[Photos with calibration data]
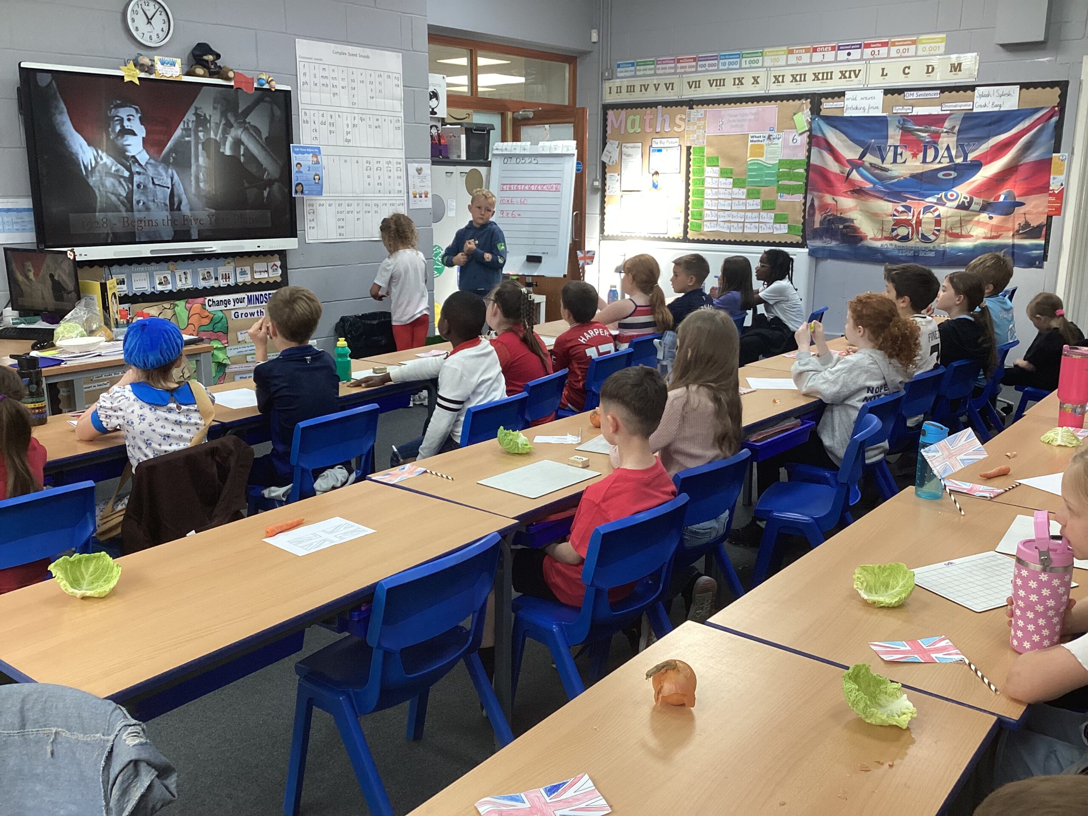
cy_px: 408
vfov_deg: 45.4
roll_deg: -0.6
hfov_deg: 58.4
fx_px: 974
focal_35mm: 31
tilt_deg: -14.6
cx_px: 544
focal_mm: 3.3
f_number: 2.4
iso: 80
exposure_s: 1/100
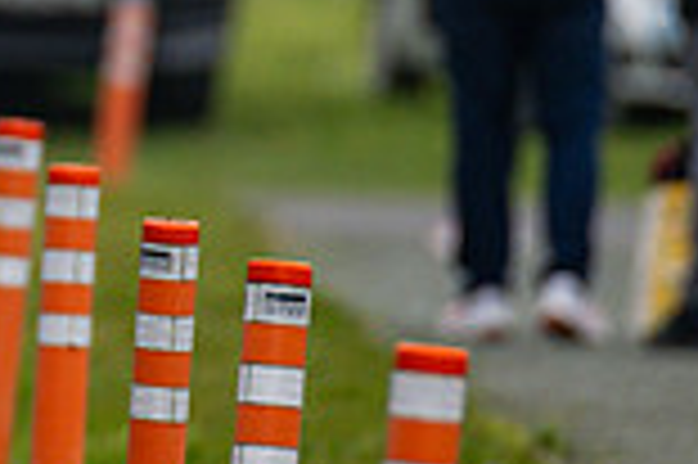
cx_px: -414
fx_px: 32577
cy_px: -113
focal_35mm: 1682
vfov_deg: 0.8
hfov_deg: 1.2
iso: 280
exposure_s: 1/1600
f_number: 2.8
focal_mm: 300
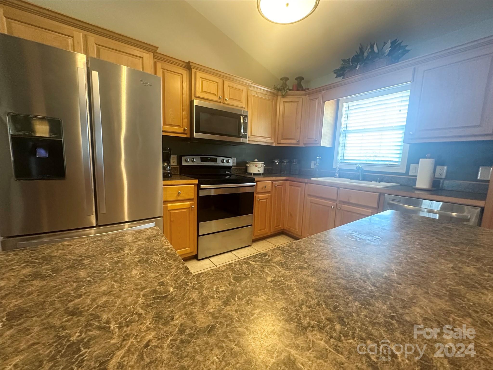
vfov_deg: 85.7
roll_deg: -1.7
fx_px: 199
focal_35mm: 14
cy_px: 185
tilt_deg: -7.6
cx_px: 246
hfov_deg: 102.1
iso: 500
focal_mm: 2.22
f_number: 2.2
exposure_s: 1/60
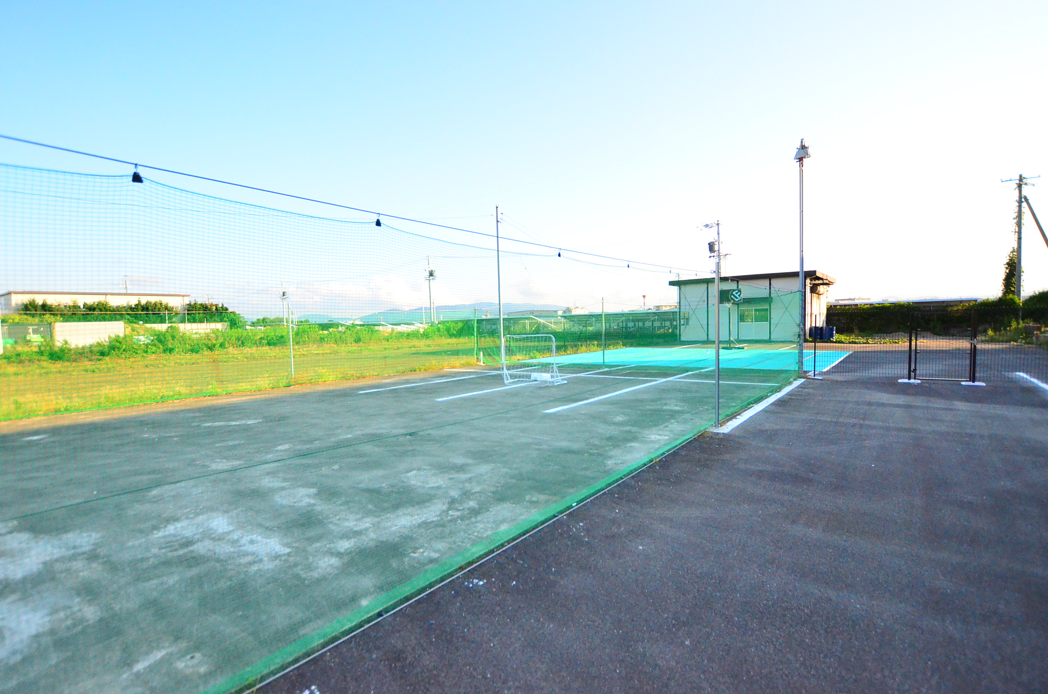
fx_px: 501
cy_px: 347
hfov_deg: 92.6
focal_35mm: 17
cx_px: 524
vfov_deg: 69.4
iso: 2500
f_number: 3.5
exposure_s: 1/8000
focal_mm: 11.5
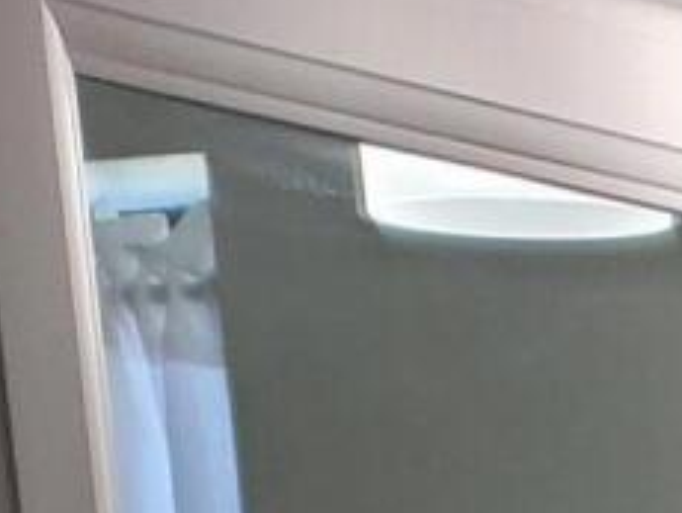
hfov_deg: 8.0
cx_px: 1749
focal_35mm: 226
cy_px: 2728
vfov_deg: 5.0
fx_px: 4457
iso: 64
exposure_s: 1/120
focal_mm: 4.3
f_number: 2.4
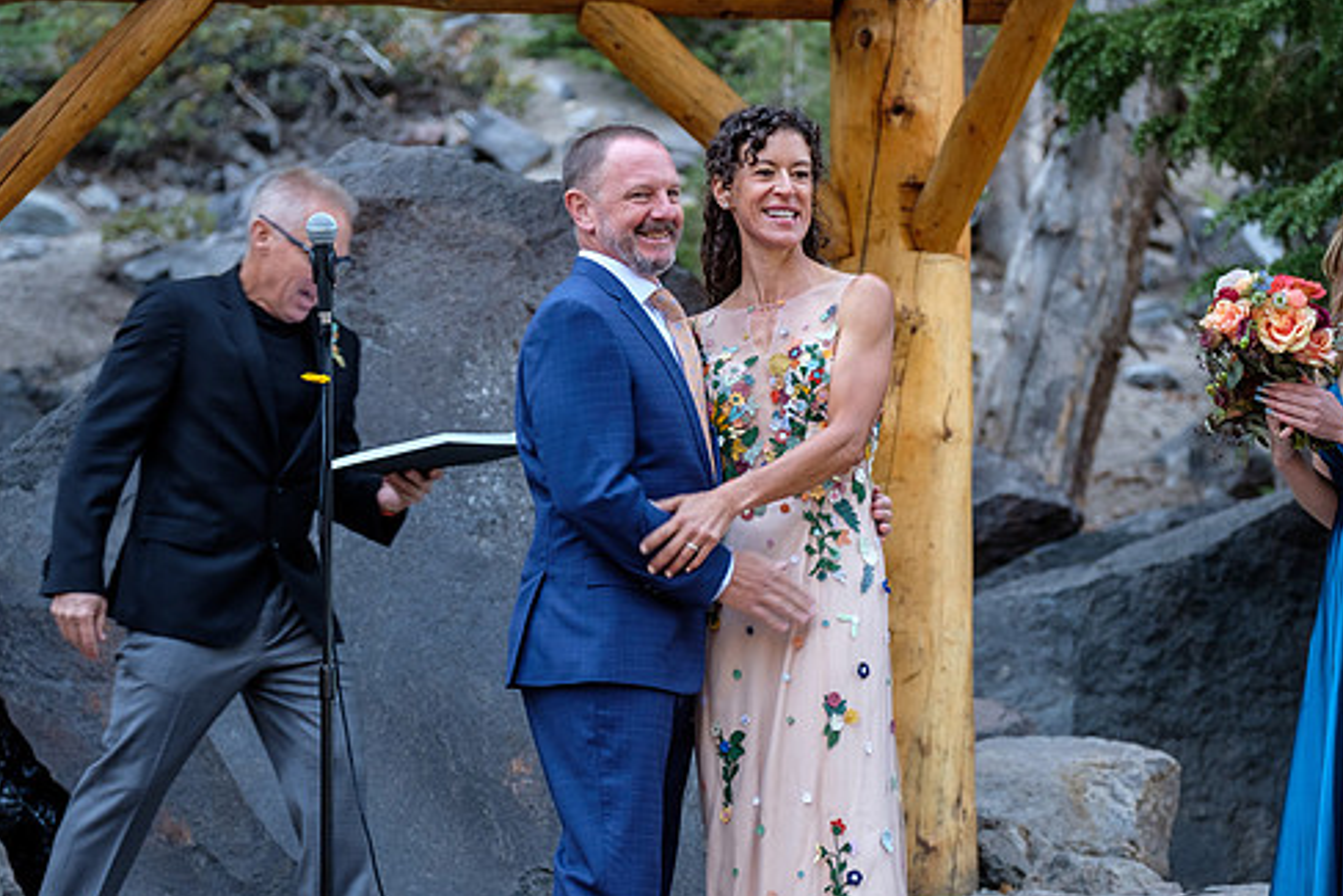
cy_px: 520
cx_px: 747
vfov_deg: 11.6
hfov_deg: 17.3
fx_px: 4403
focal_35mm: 118
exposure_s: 1/100
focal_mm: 66
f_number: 3.2
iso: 640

=== Task directions ===
Take only the lines above from the one that has "fx_px: 32577" through the one that has "f_number: 3.5" and reproduce them exactly, omitting any pictures.

=== Solution to this task ===
fx_px: 32577
cy_px: -113
focal_35mm: 1682
vfov_deg: 0.8
hfov_deg: 1.2
iso: 280
exposure_s: 1/1600
f_number: 2.8
focal_mm: 300
vfov_deg: 85.7
roll_deg: -1.7
fx_px: 199
focal_35mm: 14
cy_px: 185
tilt_deg: -7.6
cx_px: 246
hfov_deg: 102.1
iso: 500
focal_mm: 2.22
f_number: 2.2
exposure_s: 1/60
fx_px: 501
cy_px: 347
hfov_deg: 92.6
focal_35mm: 17
cx_px: 524
vfov_deg: 69.4
iso: 2500
f_number: 3.5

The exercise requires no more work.